While I enjoyed the sample packs, they didn’t fully prepare me for what I saw when I attended the exhibit’s opening reception last Saturday. Small artworks can be tricky to display effectively in a gallery setting (imagine a bunch of people crowded around a vitrine and squinting at a small pack of firecrackers), so I’d been wondering how Teplin planned to address that challenge. The answer turned out to be a spectacular display featuring dozens of his faux noisemakers in various shapes and configurations. I wasn’t able to capture the entire scope of the display, but you can at least get a sense of it in these two shots:
It’s a textbook case of what I like to call cumulative oomph — the total effect exceeding the sum of its parts.
From a distance, the display could pass as an assortment of real firecrackers. But when you take a closer look at Teplin’s artwork on the package labels, the gag starts to reveal itself:
I particularly like this next one — “Extinction” firecrackers, whose package design suggests that the product is explosive enough to have wiped out the dinosaurs:
There are also several larger specialty designs, which come with fuses:
The great thing about these, aside from the designs themselves, is that they seem just a small step removed from how a real fireworks company might market its products. It all seems nearly plausible.
And there’s more — a lot more. Here’s a slideshow with about two dozen additional photos I took at the reception (if you’d rather not deal with the video slideshow, you can also see those same photos here):
And get this: The Brooklyn gallery that’s exhibiting this work is located just a few blocks from where Topps was headquartered when they were producing Wacky Packages, a fun coincidence that Teplin is particularly happy about.
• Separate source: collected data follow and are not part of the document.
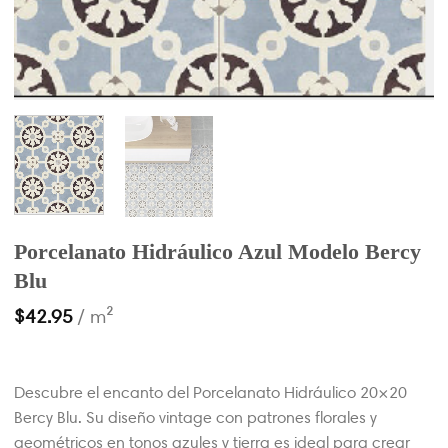
Porcelanato Hidráulico Azul Modelo Bercy
Blu
$
42.95
/ m²
Descubre el encanto del Porcelanato Hidráulico 20×20
Bercy Blu. Su diseño vintage con patrones florales y
geométricos en tonos azules y tierra es ideal para crear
Even better, thanks to the buzz that the project has already generated, a real life Chinese fireworks company has asked Teplin to design a vintage-style label for their 2027 product line. Life imitates art imitating life!
I should note here that the firecrackers comprise just half of this gallery show. The exhibit also has a separate room featuring a bunch of isometric renderings of what Teplin calls impossible rooms. These are interesting and often beautiful, but the little boy inside me was too captivated by the firecrackers to give these paintings the serious attention they probably deserved. Maybe they should get their own show, hint-hint.
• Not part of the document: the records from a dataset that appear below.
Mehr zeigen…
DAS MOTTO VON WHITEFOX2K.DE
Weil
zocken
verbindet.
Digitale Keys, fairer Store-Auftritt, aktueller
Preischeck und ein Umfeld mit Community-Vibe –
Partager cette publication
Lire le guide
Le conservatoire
You can decide for yourself by going to Thomas VanDyke Gallery (434 39th Street, Brooklyn), where Teplin’s work will remain on display through July 5th (the day after the biggest fireworks day of the year!). Definitely worth checking out if you’re in NYC. You can learn more about the show here, and you can learn more about Teplin’s work on his website.
This project pushes a lot of my buttons, so I would’ve been happy to write about it no matter who the artist was. But the fact that Scott Teplin is part of our Inconspicuous Consumption community is a very nice bonus — the cherry bomb on top, you might say.
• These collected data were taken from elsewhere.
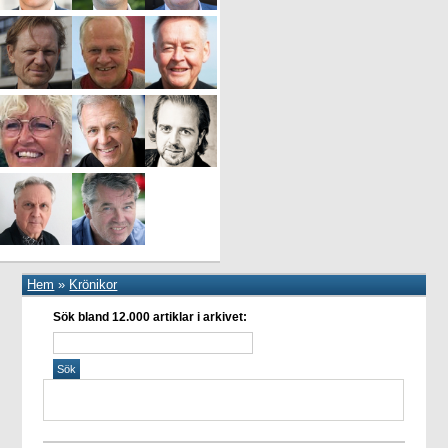
Hem
»
Krönikor
Sök bland 12.000 artiklar i arkivet: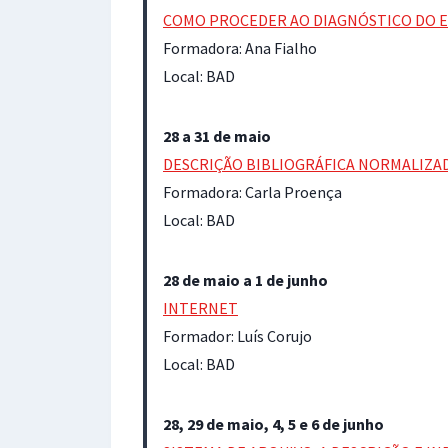
COMO PROCEDER AO DIAGNÓSTICO DO E
Formadora: Ana Fialho
Local: BAD
28 a 31 de maio
DESCRIÇÃO BIBLIOGRÁFICA NORMALIZAD
Formadora: Carla Proença
Local: BAD
28 de maio a 1 de junho
INTERNET
Formador: Luís Corujo
Local: BAD
28, 29 de maio, 4, 5 e 6 de junho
Paul Lukas has been obsessing over the inconspicuous for most of his life, and has been writing about those obsessions for more than 30 years. You can contact him here.
THANK YOU PAUL!!!!!!!!!!!! You actually get it! It's hard to describe this stuff to people. I made a three-pack (EAR, NOSE and THROAT)of firecrackers for the show in homage to my dad who is a retired otolaryngologist. Before I could finish trying to explain them to him he warned me to be careful or someone if libel to stick one of the firecrackers in their ear.
Thanks for sharing, and for the photos for those of us who won’t be in Brooklyn in time. The verisimilitude of the packaging actually reduces the impact for me! Like, it’s so plausible given my memories of firecracker packaging from circa 1980 that these objects strike me more like a vintage display than a created project. Which I do not say as criticism of the work; this is more a comment on my own sensibilities. To my eye, it’s not even the slightly (and sometimes quite overtly) odd details that set this work apart from the real thing, but more the accumulated weight of those odd details. “Light Fuse * Get Away”!